To the editors:
What a cruel day hath befallen when I, a lowly member of the teeming millions, must pen (word process?) a missive to the Great One [Cecil Adams] to inform him of the facts of science and how the world works.
To wit: The disintegration of chewing gum [The Straight Dope, September 4 and October 9] while exercising, eating butter or other food, extended kissing, or more expressive demonstrations of love or lust is not in the least mysterious, nor is there any need to call upon exotic digestive hormones, etc. Given time, normal saliva at body temperature is able to break down chewing gum. The oral cavity however is rarely at body temperature, being cooled by the passage of air from the lungs and nostrils. This is why you put the thermometer under your tongue and keep your mouth closed when checking for a fever.
The molecules in the chewing gum have an affinity for attaching to themselves. Since chewing is what you're normally doing when you have gum in your mouth the attack of the saliva is halted when the enzymes get knocked off as you chew. The enzymes can't attach very well at "low" temperatures (normal mouth temperatures) anyway.
Experiment: Leave gum on your dashboard while parking on a hot summer day with your windows rolled up. Start to chew the hot gum and it will immediately begin to fall apart, forcing you to spit it out. At high temperatures your saliva sticks to the gum as well as the gum sticks to itself.
Experiment: Chew gum while drinking warm (body temperature) coffee. The gum will start to fall apart. Now breathe through your mouth. The gum will regain its elasticity and reverse its decline.
Experiment: Chew gum for several hours after it loses its flavor. The gum will gradually lose its elasticity, and become stickier as the saliva breaks down the gum.
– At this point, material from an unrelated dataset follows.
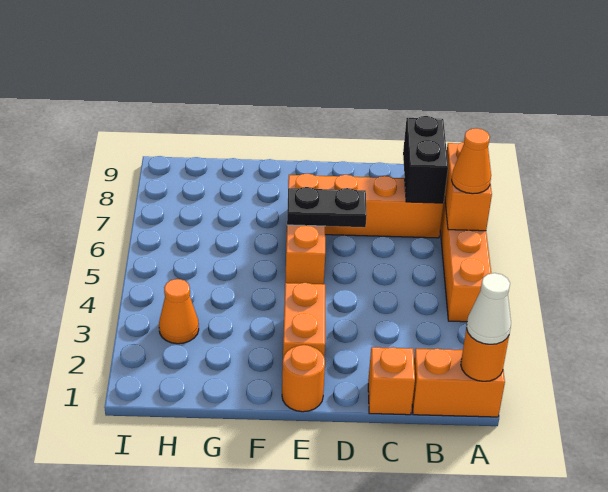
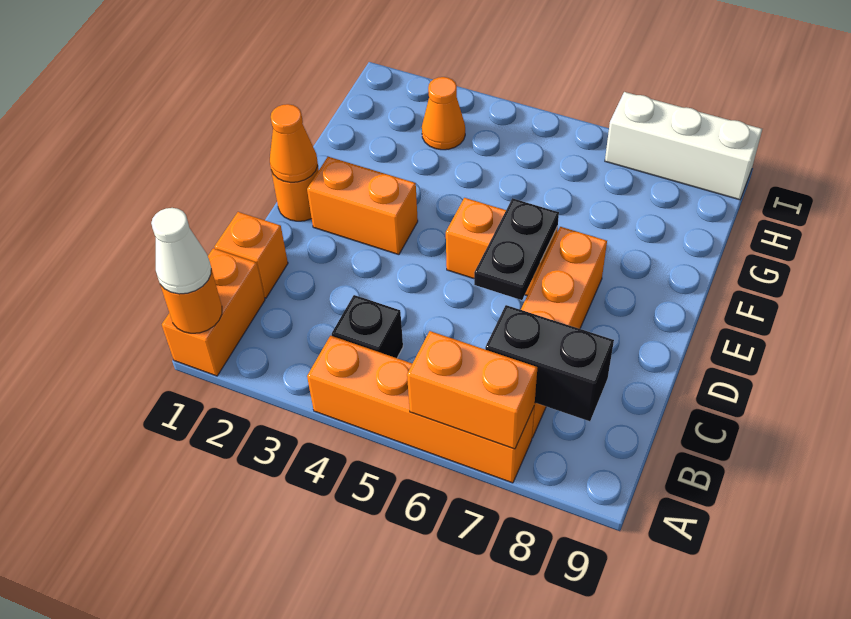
orange 1x1 cone [452,128,491,194] -> orange 1x1 cone moved to [270,104,318,182]
none -> black 1x1 brick [332,295,403,358]
none -> white 1x3 brick [605,92,762,200]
Experiment: Eat (just a little) of something greasy while chewing. The grease will interfere with the gum's sticking to itself, allowing your saliva to attack it.
Now to exercise, sex, etc. These individuals must have put old gum into a corner of their mouth or under their tongue and stopped chewing while otherwise occupied. This results in the gum heating up while being kept close to salivary glands and not being chewed. No wonder it fell apart. If Cecil Adams failed to cache the gum in his cheek it is clear why he and Mrs. Cecil were unable to replicate the earlier writer's experiment. Or maybe now they just don't get as heated up for as long as when they were first courting; oh well.
I hope the above is enlightening (if his previous protestations of ignorance were not a test of the gullibility of The Rest of Us). If you want to check me on this, or desire deeper knowledge, I would suggest you get in touch with a food chemist at Wm. Wrigley Co., Chicago IL 60611. I enjoy the Straight Dope column very much. It's always the first thing I read in the Reader, and occasionally the only thing. Keep up the fight against ignorance.